Would a guy (Zappos CEO Tony Hseih) covered in Chucks lie to you?
Late Friday night, 6pm.com -- an online discounter owned by Zappos, which is itself owned by Amazon -- accidentally capped the price of all items on its site at $49.99. The unintended sale lasted for six hours, from midnight to 6 a.m., and allegedly cost the company that chunk of change referenced above. A loss it chose to swallow by honoring customer's orders.Gawker first called bullshit in a post yesterday afternoon, after a reader who claimed to be doing some online shopping during the whoopsie window said they saw items going for more than $49.99. Other readers subsequently pointed to Zappos's original post announcing the mix-up and said the comments had a suspicious "PR guy posing as anonymous customer" ring to them.

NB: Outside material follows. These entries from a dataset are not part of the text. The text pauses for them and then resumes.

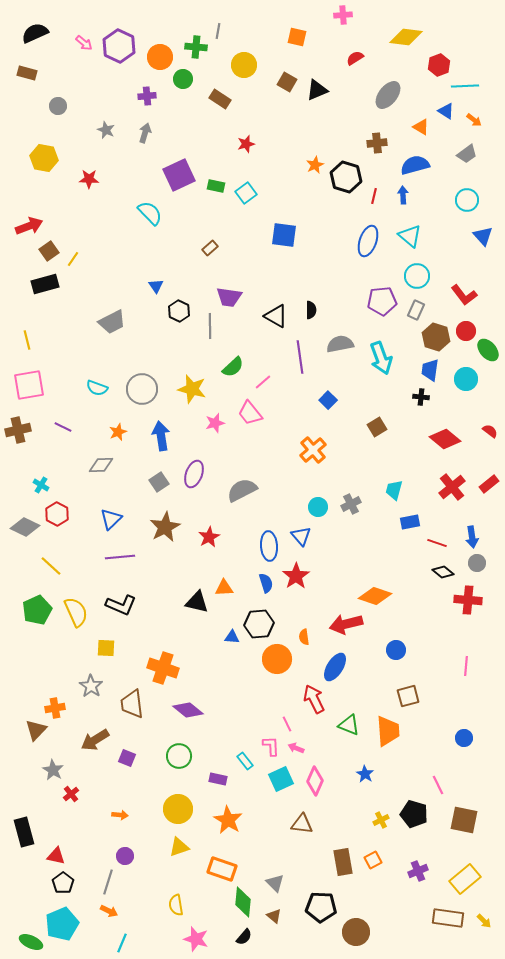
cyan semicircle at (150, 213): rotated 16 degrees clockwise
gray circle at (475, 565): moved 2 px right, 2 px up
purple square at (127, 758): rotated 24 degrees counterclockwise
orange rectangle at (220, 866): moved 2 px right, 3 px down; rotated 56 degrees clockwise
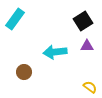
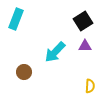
cyan rectangle: moved 1 px right; rotated 15 degrees counterclockwise
purple triangle: moved 2 px left
cyan arrow: rotated 40 degrees counterclockwise
yellow semicircle: moved 1 px up; rotated 56 degrees clockwise
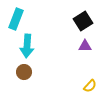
cyan arrow: moved 28 px left, 6 px up; rotated 40 degrees counterclockwise
yellow semicircle: rotated 40 degrees clockwise
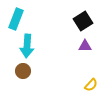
brown circle: moved 1 px left, 1 px up
yellow semicircle: moved 1 px right, 1 px up
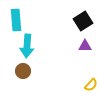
cyan rectangle: moved 1 px down; rotated 25 degrees counterclockwise
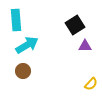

Today Zappos CEO Tony Hseih stepped in to clear up the confusion. Explaining in an e-mail that only products sold exclusively by 6pm were capped, which is why the Gawker reader saw some non-exclusive items going for more than the $50 cut-off.
So there you have it: Zappos is an online force for good, not evil. Now if only its parent company would employ the same customer-friendly strategy when it screws up.